Reinforcement Learning, Fast and Slow
Recent AI research has given rise to powerful techniques for deep reinforcement learning. In their combination of representation learning with reward-driven behavior, deep reinforcement learning would appear to have inherent interest for psychology and neuroscience.
One reservation has been that deep reinforcement learning procedures demand large amounts of training data, suggesting that these algorithms may differ fundamentally from those underlying human learning.
While this concern applies to the initial wave of deep RL techniques, subsequent AI work has established methods that allow deep RL systems to learn more quickly and efficiently.
Two particularly interesting and promising techniques center, respectively, on episodic memory and meta-learning.
Alongside their interest as AI techniques, deep RL methods leveraging episodic memory and meta-learning have direct and interesting implications for psychology and neuroscience.
One subtle but critically important insight which these techniques bring into focus is the fundamental connection between fast and slow forms of learning.
Deep reinforcement learning (RL) methods have driven impressive advances in artificial intelligence in recent years, exceeding human performance in domains ranging from Atari to Go to no-limit poker.
This progress has drawn the attention of cognitive scientists interested in understanding human learning.
However, the concern has been raised that deep RL may be too sample-inefficient – that is, it may simply be too slow – to provide a plausible model of how humans learn.

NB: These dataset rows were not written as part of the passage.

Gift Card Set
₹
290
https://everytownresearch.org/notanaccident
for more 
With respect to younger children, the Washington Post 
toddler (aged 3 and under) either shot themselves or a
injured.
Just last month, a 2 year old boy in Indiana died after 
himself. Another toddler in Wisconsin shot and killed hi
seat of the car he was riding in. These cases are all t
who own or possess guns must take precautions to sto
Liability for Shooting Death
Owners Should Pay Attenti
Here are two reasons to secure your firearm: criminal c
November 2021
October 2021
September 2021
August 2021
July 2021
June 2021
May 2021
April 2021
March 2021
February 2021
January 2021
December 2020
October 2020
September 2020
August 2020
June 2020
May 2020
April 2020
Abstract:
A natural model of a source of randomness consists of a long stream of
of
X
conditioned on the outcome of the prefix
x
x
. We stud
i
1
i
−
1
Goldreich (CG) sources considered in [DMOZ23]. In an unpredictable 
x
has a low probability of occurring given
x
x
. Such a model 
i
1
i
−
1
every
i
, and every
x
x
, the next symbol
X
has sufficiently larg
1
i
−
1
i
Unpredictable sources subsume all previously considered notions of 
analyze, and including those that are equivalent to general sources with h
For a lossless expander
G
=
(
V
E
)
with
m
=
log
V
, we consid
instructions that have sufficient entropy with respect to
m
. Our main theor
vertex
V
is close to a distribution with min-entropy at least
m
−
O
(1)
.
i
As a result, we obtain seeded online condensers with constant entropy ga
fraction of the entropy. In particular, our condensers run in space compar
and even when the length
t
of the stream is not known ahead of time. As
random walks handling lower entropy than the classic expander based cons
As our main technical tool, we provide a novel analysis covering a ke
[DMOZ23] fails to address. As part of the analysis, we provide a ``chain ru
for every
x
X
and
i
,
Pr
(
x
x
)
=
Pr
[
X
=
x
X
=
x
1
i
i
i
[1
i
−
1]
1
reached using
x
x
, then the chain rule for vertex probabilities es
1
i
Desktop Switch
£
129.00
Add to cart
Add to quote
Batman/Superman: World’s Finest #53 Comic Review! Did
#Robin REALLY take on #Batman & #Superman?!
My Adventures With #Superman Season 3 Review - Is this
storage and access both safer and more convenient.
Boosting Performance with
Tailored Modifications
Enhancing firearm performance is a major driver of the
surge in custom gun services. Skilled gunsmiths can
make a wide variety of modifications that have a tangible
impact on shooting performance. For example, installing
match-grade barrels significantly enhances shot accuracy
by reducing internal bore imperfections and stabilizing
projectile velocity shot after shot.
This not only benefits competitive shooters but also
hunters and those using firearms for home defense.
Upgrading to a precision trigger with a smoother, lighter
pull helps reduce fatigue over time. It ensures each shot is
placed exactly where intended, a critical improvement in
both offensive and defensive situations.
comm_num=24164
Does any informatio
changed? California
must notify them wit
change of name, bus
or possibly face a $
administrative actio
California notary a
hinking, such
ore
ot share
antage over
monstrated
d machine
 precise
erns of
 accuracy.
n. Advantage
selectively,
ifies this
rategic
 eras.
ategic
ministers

In the present review, we counter this critique by describing recently developed techniques that allow deep RL to operate more nimbly, solving problems much more quickly than previous methods.
Although these techniques were developed in an AI context, we propose that they may have rich implications for psychology and neuroscience.
A key insight, arising from these AI methods, concerns the fundamental connection between fast RL and slower, more incremental forms of learning.